■ PROBLEM TO SOLVE ■
Everything in the listing below from the line containing "Table 4 Maximum" through the line containing "Table 4. SWOT" must be repeated exactly; the remaining lines are not wanted.

# # # #

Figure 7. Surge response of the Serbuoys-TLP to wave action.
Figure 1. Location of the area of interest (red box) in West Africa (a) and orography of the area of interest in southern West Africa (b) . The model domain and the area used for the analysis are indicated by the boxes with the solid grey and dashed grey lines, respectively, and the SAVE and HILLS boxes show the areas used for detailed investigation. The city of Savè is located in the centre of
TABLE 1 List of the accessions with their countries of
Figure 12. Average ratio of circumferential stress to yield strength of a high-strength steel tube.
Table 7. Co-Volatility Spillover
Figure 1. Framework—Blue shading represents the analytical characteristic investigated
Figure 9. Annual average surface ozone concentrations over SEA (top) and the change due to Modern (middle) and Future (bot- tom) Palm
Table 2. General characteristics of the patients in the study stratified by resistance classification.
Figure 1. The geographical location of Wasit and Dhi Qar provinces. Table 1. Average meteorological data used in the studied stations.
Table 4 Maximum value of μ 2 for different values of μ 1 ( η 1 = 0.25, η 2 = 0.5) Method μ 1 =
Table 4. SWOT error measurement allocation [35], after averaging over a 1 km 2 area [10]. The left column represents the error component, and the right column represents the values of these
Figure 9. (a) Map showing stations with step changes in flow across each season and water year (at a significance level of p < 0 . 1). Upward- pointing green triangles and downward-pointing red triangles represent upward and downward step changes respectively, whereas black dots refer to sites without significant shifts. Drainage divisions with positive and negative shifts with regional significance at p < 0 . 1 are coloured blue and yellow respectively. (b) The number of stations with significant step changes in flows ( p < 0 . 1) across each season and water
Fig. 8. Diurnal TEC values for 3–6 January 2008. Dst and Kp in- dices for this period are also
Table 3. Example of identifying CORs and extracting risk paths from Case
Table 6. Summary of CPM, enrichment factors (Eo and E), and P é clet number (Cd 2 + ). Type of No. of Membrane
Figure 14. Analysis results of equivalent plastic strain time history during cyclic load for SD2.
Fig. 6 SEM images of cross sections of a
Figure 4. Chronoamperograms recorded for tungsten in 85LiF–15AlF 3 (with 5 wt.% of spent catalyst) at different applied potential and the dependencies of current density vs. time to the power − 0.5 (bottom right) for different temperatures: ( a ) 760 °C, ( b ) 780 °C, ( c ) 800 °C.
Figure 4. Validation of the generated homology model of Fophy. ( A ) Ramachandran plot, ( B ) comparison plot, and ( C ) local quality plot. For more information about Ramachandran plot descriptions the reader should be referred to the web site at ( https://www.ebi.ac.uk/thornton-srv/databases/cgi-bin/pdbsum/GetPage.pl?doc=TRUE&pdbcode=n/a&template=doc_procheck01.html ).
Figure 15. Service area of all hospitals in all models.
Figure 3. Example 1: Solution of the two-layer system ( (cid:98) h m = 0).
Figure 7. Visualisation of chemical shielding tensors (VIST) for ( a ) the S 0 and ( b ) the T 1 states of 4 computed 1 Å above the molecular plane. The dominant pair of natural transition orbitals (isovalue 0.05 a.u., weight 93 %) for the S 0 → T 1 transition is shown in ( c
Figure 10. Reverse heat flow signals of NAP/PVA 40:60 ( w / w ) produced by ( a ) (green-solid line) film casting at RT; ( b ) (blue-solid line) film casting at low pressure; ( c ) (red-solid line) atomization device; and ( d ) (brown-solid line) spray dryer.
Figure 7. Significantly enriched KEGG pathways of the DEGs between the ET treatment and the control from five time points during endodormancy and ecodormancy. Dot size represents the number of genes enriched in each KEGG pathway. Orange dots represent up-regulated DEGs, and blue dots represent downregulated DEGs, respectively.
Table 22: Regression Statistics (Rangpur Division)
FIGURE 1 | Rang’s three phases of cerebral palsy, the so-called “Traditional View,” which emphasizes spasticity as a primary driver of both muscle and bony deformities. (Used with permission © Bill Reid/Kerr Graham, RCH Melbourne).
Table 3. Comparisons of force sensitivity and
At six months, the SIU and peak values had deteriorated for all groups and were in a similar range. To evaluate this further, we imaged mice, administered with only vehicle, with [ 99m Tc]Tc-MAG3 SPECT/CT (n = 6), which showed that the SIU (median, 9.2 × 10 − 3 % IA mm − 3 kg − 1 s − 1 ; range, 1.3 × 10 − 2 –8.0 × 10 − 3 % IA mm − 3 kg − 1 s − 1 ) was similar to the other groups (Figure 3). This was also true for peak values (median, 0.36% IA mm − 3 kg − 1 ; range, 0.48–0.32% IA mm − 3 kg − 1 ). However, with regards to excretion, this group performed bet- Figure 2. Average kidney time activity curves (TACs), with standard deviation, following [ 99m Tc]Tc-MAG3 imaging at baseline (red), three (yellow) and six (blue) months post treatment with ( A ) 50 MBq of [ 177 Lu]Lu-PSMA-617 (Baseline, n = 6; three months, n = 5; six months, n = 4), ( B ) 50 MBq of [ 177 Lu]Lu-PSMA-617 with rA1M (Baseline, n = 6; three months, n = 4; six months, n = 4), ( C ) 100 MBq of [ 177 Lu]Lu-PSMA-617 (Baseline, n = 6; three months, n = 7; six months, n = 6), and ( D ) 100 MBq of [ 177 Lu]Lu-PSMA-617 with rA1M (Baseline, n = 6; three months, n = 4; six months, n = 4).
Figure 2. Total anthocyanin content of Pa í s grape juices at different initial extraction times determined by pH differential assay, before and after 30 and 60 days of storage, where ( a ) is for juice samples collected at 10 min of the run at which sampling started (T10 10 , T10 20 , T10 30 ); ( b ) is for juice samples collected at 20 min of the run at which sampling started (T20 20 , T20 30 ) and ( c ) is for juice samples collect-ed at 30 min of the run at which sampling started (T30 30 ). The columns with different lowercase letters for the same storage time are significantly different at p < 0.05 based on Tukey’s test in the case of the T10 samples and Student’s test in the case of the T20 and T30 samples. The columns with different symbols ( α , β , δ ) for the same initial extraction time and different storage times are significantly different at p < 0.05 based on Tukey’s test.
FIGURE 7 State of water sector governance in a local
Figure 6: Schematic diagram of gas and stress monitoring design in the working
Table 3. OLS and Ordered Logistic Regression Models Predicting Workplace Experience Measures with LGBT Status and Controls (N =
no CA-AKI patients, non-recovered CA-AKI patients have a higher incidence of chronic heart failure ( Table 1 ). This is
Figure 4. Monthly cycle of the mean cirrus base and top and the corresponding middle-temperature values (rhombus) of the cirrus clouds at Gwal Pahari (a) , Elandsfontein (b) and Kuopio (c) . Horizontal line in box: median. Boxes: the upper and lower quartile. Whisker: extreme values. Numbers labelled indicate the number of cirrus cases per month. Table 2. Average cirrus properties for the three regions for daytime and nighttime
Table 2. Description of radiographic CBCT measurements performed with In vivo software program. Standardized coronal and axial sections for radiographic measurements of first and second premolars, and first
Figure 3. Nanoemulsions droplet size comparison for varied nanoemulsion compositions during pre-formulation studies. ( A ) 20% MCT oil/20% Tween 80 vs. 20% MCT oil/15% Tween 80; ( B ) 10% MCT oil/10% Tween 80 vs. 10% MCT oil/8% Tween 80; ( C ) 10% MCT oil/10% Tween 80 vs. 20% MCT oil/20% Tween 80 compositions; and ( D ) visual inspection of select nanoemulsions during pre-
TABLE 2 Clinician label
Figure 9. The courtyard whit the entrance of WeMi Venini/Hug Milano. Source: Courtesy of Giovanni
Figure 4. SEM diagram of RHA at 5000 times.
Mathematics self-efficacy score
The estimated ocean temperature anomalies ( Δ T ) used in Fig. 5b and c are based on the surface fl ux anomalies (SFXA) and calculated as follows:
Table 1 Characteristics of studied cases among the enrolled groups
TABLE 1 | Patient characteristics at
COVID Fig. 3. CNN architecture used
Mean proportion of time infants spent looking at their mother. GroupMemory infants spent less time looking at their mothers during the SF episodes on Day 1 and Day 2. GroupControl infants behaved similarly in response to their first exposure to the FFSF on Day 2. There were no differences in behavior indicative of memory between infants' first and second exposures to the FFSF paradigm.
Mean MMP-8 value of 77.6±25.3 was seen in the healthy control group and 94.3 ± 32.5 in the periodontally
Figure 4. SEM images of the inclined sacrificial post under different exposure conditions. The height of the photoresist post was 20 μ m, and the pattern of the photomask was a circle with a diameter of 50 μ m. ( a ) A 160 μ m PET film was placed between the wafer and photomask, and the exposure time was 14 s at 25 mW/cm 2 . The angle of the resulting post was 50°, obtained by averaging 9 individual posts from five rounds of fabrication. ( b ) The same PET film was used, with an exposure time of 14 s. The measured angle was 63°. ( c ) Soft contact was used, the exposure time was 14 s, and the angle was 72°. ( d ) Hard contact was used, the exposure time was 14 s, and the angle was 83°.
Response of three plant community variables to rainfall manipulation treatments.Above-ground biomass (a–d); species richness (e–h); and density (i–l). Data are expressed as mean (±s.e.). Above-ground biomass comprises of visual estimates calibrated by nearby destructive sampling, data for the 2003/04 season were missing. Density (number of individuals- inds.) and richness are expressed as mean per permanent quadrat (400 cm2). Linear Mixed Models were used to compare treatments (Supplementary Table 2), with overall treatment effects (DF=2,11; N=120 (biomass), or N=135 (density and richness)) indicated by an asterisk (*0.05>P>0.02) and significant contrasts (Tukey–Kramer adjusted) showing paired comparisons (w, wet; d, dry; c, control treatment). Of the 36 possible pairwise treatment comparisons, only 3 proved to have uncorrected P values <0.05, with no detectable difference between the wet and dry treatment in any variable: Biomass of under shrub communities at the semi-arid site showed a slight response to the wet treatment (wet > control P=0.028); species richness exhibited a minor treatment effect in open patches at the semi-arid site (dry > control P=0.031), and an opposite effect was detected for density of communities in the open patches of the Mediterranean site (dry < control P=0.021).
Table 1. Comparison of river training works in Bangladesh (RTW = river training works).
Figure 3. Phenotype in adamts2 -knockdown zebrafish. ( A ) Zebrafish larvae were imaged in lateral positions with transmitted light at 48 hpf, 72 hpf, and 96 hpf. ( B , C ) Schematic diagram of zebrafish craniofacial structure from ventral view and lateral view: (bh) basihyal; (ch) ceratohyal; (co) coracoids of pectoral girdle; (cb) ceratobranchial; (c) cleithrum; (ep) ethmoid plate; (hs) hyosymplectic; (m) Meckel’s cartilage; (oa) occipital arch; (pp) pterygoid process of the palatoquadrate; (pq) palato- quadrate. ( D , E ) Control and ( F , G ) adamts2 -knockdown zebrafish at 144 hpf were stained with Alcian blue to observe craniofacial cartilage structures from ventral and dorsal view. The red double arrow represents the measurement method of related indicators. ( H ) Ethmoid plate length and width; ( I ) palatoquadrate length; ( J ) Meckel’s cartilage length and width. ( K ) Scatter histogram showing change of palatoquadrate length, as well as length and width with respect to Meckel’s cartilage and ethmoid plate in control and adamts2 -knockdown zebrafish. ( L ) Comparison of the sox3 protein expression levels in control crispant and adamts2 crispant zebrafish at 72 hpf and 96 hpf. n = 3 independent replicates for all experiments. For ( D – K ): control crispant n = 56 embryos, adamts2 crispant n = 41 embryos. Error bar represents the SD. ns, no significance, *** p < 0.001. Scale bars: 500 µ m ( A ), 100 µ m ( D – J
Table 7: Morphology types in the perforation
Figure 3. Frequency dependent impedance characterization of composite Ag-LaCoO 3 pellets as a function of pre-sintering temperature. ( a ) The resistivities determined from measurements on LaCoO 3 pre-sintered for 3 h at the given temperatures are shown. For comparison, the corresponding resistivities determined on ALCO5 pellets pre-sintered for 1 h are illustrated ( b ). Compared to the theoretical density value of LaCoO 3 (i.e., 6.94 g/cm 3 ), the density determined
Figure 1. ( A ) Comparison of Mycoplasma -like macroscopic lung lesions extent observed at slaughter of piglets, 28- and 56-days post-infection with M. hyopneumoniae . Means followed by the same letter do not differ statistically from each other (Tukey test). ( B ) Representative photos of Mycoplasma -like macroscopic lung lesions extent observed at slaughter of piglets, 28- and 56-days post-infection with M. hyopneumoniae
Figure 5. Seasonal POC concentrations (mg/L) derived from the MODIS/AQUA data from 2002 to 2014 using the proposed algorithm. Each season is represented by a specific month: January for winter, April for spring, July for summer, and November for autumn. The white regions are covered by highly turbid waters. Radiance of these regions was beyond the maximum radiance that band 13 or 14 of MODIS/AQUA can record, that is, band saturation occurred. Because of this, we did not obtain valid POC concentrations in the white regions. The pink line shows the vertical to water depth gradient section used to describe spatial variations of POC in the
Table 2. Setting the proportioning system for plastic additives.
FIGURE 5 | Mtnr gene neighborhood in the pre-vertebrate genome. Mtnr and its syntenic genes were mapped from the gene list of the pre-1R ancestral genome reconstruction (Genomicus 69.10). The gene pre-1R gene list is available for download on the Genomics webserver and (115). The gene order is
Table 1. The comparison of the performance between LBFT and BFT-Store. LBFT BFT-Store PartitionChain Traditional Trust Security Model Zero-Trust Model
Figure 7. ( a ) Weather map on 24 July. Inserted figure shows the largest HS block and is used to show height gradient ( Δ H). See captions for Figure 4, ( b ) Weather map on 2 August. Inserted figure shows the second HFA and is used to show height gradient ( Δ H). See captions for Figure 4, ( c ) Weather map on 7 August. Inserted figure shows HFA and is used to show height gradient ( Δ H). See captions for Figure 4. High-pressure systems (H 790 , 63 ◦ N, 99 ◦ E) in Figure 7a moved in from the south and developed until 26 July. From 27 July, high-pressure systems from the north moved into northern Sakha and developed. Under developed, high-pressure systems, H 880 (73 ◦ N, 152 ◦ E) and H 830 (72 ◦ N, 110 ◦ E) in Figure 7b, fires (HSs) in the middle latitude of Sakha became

# # # #

■ ANSWER TO THE PROBLEM ■
Table 4 Maximum value of μ 2 for different values of μ 1 ( η 1 = 0.25, η 2 = 0.5) Method μ 1 =
Table 4. SWOT error measurement allocation [35], after averaging over a 1 km 2 area [10]. The left column represents the error component, and the right column represents the values of these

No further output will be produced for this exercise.